The first member of the Federal Senate of Aboriginal origin was Neville Bonner, who served the Liberal Party in the 1970s and 1980s, while the second, Aiden Ridgeway served as a senator for the now-ineffectual Australian Democrats from 1999 to 2005. Taking into account Wyatt representing the Liberals, the irony is that despite massive Aboriginal support, no Aborigine has been in Parliament for Labor. The fact that Wyatt stood for the Liberals has come as a surprise to many, where the Liberals have been associated with policies against Aborigines such as dismantling the nationwide Aboriginal council ATSIC, and withdrawing the Discrimination Act to allow for the 'Intervention' in 2007, which saw the Authorities involved in a murky campaign of 'regaining control' of Aboriginal communities from the ravages of alcohol abuse, rape, child abuse and violence.
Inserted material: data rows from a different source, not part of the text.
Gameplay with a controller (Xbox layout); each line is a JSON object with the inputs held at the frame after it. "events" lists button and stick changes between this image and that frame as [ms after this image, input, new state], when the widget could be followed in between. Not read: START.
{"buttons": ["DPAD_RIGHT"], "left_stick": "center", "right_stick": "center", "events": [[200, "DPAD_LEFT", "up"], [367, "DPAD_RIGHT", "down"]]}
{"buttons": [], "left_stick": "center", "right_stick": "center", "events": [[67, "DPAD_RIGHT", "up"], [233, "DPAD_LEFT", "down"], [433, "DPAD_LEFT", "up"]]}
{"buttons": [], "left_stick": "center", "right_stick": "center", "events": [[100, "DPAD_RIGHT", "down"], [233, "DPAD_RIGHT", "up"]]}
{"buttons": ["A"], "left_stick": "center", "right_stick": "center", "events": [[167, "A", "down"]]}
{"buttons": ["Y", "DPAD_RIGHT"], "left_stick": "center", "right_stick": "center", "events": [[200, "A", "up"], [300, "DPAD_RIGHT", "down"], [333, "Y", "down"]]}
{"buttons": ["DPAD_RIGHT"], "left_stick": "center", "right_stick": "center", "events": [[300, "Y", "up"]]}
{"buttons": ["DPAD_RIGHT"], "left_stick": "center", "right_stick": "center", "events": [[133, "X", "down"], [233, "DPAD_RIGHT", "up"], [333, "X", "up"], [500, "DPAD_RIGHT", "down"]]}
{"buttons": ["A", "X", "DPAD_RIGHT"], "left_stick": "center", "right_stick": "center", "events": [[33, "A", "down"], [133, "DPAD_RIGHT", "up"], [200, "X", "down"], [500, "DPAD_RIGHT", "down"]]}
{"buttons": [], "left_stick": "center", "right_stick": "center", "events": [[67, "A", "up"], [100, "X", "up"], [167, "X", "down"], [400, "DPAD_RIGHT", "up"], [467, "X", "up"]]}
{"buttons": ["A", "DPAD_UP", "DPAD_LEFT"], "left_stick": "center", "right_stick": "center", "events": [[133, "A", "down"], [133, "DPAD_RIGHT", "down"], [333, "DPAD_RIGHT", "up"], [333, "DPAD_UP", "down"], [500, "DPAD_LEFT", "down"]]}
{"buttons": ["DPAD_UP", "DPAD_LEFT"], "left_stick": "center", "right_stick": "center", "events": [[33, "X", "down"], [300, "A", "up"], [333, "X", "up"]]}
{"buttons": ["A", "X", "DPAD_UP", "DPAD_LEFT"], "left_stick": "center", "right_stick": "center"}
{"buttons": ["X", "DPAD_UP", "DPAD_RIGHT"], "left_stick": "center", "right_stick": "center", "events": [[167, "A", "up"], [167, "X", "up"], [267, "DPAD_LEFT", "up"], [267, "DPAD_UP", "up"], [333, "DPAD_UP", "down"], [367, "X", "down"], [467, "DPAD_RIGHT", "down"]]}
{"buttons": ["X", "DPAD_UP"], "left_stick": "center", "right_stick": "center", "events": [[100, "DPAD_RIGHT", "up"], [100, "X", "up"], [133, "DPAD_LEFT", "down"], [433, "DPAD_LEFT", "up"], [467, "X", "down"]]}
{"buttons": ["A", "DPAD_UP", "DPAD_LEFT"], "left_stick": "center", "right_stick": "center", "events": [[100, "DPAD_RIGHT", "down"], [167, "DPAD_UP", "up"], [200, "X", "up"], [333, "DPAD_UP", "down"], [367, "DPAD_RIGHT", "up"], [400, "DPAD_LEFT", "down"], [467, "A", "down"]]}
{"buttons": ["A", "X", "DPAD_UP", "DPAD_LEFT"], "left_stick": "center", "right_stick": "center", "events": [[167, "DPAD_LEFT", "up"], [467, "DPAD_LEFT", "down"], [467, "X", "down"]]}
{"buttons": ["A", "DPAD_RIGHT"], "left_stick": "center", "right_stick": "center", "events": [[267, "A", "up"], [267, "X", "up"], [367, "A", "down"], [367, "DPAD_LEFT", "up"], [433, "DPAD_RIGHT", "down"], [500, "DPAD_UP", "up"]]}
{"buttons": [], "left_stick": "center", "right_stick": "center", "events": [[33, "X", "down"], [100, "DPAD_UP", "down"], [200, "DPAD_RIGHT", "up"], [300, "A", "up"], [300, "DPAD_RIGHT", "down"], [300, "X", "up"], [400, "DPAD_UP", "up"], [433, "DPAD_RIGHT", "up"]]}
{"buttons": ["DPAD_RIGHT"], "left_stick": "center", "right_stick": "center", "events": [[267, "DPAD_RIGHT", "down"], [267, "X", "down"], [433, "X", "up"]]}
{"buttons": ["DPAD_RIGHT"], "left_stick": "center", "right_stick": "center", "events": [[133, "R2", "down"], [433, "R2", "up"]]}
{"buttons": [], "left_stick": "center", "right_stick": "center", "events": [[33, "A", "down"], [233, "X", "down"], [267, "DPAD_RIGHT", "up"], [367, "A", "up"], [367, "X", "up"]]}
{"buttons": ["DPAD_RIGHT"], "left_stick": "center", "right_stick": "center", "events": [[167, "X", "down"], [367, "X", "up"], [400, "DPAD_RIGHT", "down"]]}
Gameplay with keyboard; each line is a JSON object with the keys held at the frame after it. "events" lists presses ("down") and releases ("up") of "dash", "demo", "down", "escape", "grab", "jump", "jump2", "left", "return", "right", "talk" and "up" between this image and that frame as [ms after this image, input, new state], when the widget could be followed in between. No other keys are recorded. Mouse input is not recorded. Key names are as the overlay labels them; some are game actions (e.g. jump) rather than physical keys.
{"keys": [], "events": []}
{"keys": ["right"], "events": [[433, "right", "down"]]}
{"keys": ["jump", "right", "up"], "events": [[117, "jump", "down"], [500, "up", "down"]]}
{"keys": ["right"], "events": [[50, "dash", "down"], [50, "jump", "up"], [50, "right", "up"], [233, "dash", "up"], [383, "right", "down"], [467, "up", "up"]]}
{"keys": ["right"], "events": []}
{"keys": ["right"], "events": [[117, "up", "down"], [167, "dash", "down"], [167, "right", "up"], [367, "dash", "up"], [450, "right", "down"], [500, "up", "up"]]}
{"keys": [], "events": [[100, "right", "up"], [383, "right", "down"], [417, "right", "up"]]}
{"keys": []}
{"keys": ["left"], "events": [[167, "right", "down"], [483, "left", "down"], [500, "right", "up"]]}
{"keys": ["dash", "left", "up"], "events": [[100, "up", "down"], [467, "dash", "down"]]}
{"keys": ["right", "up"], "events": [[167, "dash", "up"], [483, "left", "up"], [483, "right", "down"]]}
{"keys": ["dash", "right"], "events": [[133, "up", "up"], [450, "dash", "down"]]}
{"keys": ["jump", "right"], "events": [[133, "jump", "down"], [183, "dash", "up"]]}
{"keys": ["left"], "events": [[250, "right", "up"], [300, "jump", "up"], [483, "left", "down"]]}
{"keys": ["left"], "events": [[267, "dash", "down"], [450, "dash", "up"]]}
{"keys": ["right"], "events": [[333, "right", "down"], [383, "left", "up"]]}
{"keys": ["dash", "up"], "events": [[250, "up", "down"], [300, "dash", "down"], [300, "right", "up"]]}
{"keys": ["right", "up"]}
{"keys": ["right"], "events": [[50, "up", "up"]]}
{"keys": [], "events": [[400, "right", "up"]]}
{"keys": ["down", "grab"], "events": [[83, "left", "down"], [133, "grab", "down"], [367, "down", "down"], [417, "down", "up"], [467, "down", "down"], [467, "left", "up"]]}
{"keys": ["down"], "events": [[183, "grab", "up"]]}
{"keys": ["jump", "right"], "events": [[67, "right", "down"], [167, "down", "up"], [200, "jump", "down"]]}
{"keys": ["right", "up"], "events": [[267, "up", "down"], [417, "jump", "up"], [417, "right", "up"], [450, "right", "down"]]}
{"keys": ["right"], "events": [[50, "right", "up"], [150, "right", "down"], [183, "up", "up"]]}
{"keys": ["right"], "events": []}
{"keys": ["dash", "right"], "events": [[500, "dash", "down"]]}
While most of the actions of this campaign were conveniently far from the gaze of most Australians, some reports that filtered through reported of a situation much like a continuation of the past Australian government campaigns at 'civilising the natives' which has included officially-sanctioned kidnapping of Aboriginal children to be sent to schools and made to assimilate. The child victims of this policy, which continued up until the early 1970s, are called the 'Stolen Generation' and finally received an official apology from the Australian government under recently deposed Labor leader Kevin Rudd in 2008, after the previous Liberal government refused to apologise.

The lack of Aboriginal representation in Australia contrasts strikingly with the Maoris of New Zealand, where not only have there been many Maori members of parliament but even a Maori Party that holds the balance of power and is now part of the ruling coalition. There hasn't even been anything close to resembling an Aboriginal Party in Australia.

However, Wyatt's election to the House of Representatives is still no sign that the racism of the past is gone. Wyatt revealed that he has been receiving e-mails from voters stating that had they known what Wyatt was (i.e. Aboriginal), then they wouldn't have voted for him. The fact that people have these beliefs is not shocking, as judging by the very 'White-looking' image, above, the Liberal campaigners used for Wyatt's campaign posters, even they knew that the fact Wyatt is Aboriginal would be a turn off for Liberal voters.

As the song in the musical Avenue Q goes: 'We're all a little bit racist', but the extent that one feels they can express such racist thoughts freely and openly is the true measurement of how much a society is racist. These e-mails and comments made to Wyatt, and the apparent ease that these people were able to make them, highlights the main reason why Aborigines in Australia have not been able to sit in the parliament that represents their land.